Segment Start: Records provided

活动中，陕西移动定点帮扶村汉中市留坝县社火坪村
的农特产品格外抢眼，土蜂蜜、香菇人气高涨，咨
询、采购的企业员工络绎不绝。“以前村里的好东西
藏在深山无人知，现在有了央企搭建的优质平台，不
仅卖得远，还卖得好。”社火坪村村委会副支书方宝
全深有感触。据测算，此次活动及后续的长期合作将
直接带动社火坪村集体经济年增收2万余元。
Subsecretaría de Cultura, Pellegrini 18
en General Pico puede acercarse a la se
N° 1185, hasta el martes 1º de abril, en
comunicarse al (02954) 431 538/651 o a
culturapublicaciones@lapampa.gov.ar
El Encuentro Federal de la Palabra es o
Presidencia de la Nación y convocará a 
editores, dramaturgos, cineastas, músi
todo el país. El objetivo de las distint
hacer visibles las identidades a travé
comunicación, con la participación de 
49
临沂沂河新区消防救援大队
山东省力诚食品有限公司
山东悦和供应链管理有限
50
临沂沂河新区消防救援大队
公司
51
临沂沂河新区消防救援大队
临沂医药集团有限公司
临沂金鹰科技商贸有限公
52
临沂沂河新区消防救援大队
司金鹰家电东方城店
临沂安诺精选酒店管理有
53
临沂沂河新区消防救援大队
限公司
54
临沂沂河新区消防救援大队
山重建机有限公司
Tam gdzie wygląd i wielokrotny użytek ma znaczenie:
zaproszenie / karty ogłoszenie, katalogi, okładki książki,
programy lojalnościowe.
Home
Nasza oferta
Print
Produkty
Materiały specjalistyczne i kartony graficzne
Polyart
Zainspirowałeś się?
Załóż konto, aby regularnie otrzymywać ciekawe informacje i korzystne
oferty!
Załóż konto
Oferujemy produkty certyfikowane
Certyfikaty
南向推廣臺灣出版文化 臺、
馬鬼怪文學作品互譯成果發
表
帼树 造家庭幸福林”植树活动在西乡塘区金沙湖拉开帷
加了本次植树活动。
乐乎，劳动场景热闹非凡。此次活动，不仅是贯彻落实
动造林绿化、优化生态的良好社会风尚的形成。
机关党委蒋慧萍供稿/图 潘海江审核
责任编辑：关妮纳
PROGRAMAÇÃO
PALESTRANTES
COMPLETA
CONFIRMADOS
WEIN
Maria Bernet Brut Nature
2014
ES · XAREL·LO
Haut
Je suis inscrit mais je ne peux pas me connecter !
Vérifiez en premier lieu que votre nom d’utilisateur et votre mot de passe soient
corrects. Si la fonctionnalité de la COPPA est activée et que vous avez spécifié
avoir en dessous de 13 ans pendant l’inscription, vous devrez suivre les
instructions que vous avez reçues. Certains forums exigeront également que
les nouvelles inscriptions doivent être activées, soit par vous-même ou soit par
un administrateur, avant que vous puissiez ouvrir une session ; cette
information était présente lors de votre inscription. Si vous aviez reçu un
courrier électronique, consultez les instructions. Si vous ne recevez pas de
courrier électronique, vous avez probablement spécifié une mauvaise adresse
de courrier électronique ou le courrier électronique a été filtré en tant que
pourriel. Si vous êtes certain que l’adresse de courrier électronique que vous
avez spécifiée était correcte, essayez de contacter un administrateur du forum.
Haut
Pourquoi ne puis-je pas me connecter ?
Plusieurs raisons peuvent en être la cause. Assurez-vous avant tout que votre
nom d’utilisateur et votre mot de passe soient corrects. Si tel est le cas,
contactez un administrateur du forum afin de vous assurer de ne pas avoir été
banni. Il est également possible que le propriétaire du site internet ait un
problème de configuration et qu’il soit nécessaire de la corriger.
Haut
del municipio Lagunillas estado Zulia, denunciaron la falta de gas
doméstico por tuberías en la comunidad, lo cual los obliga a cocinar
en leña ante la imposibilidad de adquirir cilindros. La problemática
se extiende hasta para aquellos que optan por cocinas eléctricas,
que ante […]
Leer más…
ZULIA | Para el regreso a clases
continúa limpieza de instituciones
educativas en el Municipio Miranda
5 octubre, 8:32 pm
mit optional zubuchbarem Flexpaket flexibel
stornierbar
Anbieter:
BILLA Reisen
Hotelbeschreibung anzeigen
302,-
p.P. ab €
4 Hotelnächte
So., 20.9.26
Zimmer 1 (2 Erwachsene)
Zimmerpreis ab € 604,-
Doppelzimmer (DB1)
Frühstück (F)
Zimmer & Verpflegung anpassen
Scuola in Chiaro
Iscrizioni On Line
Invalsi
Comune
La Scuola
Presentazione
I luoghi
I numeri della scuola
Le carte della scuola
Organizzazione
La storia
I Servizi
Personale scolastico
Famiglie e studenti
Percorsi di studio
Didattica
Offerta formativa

Segment End: Records provided

Problem details: If a line falls between the first line of the data above and the line holding "un administrateur, avant", inclusive, retype it exactly; retype no other line.

Your response:
活动中，陕西移动定点帮扶村汉中市留坝县社火坪村
的农特产品格外抢眼，土蜂蜜、香菇人气高涨，咨
询、采购的企业员工络绎不绝。“以前村里的好东西
藏在深山无人知，现在有了央企搭建的优质平台，不
仅卖得远，还卖得好。”社火坪村村委会副支书方宝
全深有感触。据测算，此次活动及后续的长期合作将
直接带动社火坪村集体经济年增收2万余元。
Subsecretaría de Cultura, Pellegrini 18
en General Pico puede acercarse a la se
N° 1185, hasta el martes 1º de abril, en
comunicarse al (02954) 431 538/651 o a
culturapublicaciones@lapampa.gov.ar
El Encuentro Federal de la Palabra es o
Presidencia de la Nación y convocará a 
editores, dramaturgos, cineastas, músi
todo el país. El objetivo de las distint
hacer visibles las identidades a travé
comunicación, con la participación de 
49
临沂沂河新区消防救援大队
山东省力诚食品有限公司
山东悦和供应链管理有限
50
临沂沂河新区消防救援大队
公司
51
临沂沂河新区消防救援大队
临沂医药集团有限公司
临沂金鹰科技商贸有限公
52
临沂沂河新区消防救援大队
司金鹰家电东方城店
临沂安诺精选酒店管理有
53
临沂沂河新区消防救援大队
限公司
54
临沂沂河新区消防救援大队
山重建机有限公司
Tam gdzie wygląd i wielokrotny użytek ma znaczenie:
zaproszenie / karty ogłoszenie, katalogi, okładki książki,
programy lojalnościowe.
Home
Nasza oferta
Print
Produkty
Materiały specjalistyczne i kartony graficzne
Polyart
Zainspirowałeś się?
Załóż konto, aby regularnie otrzymywać ciekawe informacje i korzystne
oferty!
Załóż konto
Oferujemy produkty certyfikowane
Certyfikaty
南向推廣臺灣出版文化 臺、
馬鬼怪文學作品互譯成果發
表
帼树 造家庭幸福林”植树活动在西乡塘区金沙湖拉开帷
加了本次植树活动。
乐乎，劳动场景热闹非凡。此次活动，不仅是贯彻落实
动造林绿化、优化生态的良好社会风尚的形成。
机关党委蒋慧萍供稿/图 潘海江审核
责任编辑：关妮纳
PROGRAMAÇÃO
PALESTRANTES
COMPLETA
CONFIRMADOS
WEIN
Maria Bernet Brut Nature
2014
ES · XAREL·LO
Haut
Je suis inscrit mais je ne peux pas me connecter !
Vérifiez en premier lieu que votre nom d’utilisateur et votre mot de passe soient
corrects. Si la fonctionnalité de la COPPA est activée et que vous avez spécifié
avoir en dessous de 13 ans pendant l’inscription, vous devrez suivre les
instructions que vous avez reçues. Certains forums exigeront également que
les nouvelles inscriptions doivent être activées, soit par vous-même ou soit par
un administrateur, avant que vous puissiez ouvrir une session ; cette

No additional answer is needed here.